第4話 贈り物
日時は刻々と迫っているのに、肝心の捧げものが決まらない。
社の中庭に、ちんまりと二羽の兎が正座をしている。
背筋を正し、その顔は真剣そのものだ。
その二羽の視線が向かう先、豪奢な友禅の着物に袖を通し、艶やかに結い上げられた黒髪へ技巧をこらした繊細な簪を挿した女人が枝に腰かけている。まるで浮世絵から抜け出て来たように、端正な顔に困惑の色を浮かべていた。
「で、また聞いて来いと?」
「はい……どうしても。どうしても知りたいんです」
「いい加減におしよ。お社様だって暇じゃないんだし、あたしだって正直そんなものに興味無いよ」
御神木の精、重蘰は本来この姉妹に甘いのだが、もう何十回と繰り返されている問答にいい加減うんざりしていた。
質問の内容は全て同じ『お月さまの好物は何?』である。
「お酒、穀物、新鮮な魚、季節の山の幸に綺麗な花。全部教えてやったろう? これ以上は知らないね」
「でもでも、皆が全部用意しているんだもの。」
「皆が用意してない物が良いの」
「付き合いきれないねぇ……」
声をそろえて訴えて来る、このかしましい兎の姉妹のお喋りに、重蘰はぐったりと首コウベを垂れた。『自分で考えな!』とうとう痺れを切らしたようで、質問をぶん投げて返すと本体の樹木へ退散してしまった。
しょんぼりと耳を垂らし、俯く二人の頭上へ笑い声が降って来る。見上げれば、いつの間にやら鵺雷が傍に立っていた。
「やり込められて逃げ出す重蘰を見るなんざ何十年ぶりだ? お前らすげぇな」
可笑しくて堪らないようで、ニヤニヤが止まらない。
彼にしては珍しいくらいの笑い顔なのだが、いかんせん本性が狼である。笑い顔にすら凄みが滲む。

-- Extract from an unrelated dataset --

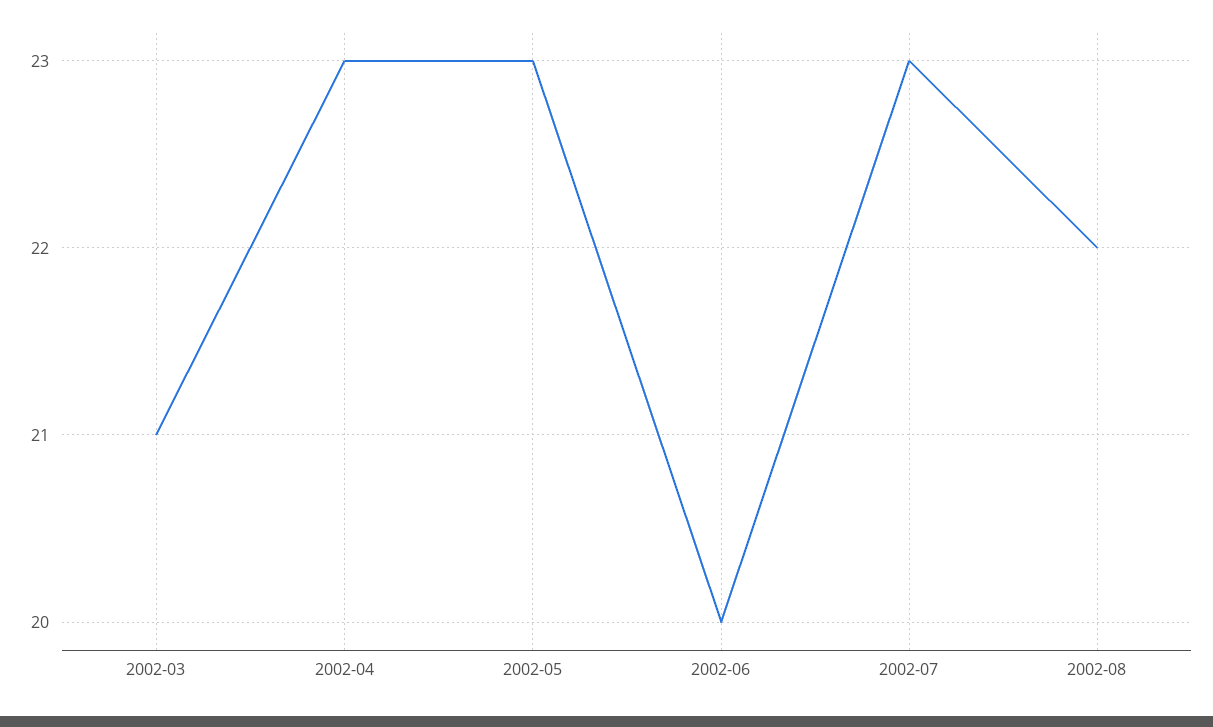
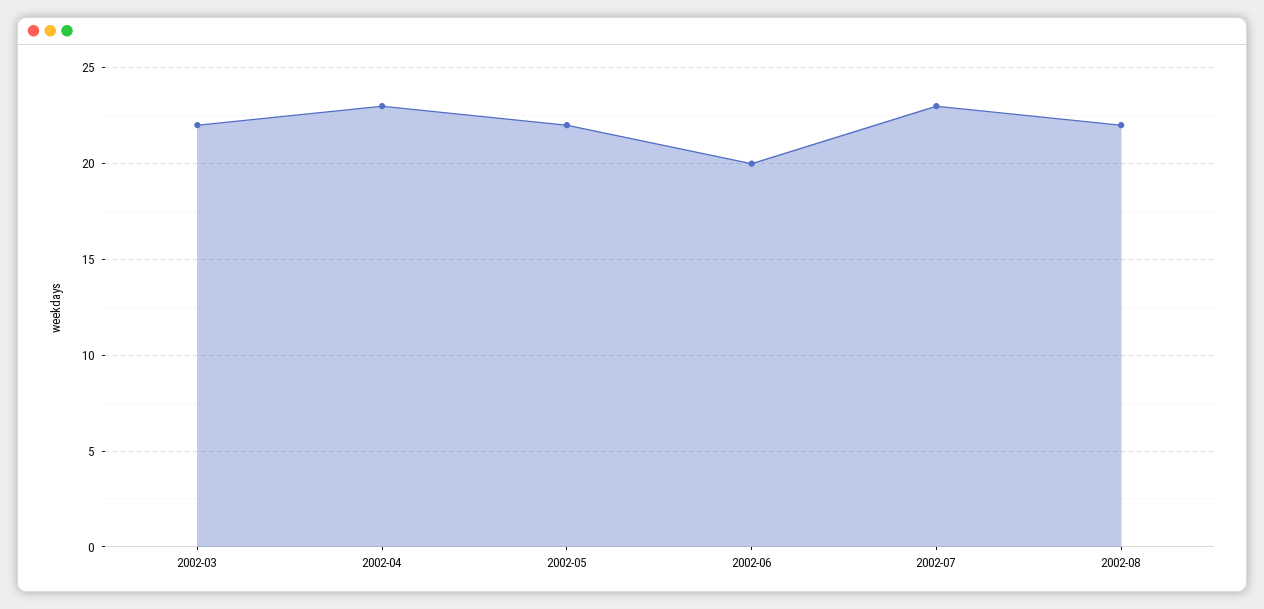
2002-03: 21 -> 22
2002-05: 23 -> 22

鋭い目に見下ろされて兎の姉妹は思わず手に手を取り合った。重蘰と話している様子から、悪い人では無いと分かってはいるのだが、未だ獣の性が抜けきらない白嶺と黒嶺である。彼の前ではつい構えてしまのだ。
「あいつがまだ教えてないお供え物のこと知りたいか?」
「え? ほんとう!」
「知りたい!」
重蘰が教えてくれなかったお月さまの好物。
そんな話題に釣り込まれて、兎の姉妹は狼の前へまんまと寄って行く。
野生の世界であったなら、即刻弱肉強食のなんたるかを知らしめられる状況である。しかし、計り知れないほどの歳月を経て、もはや獣の肉を食らう事の無い御使いは、その姉妹の様子を微笑ましく見守るのみであった。
期待のこもった澄んだ瞳に急かされて、鵺雷は白嶺にそっと耳打ちをする。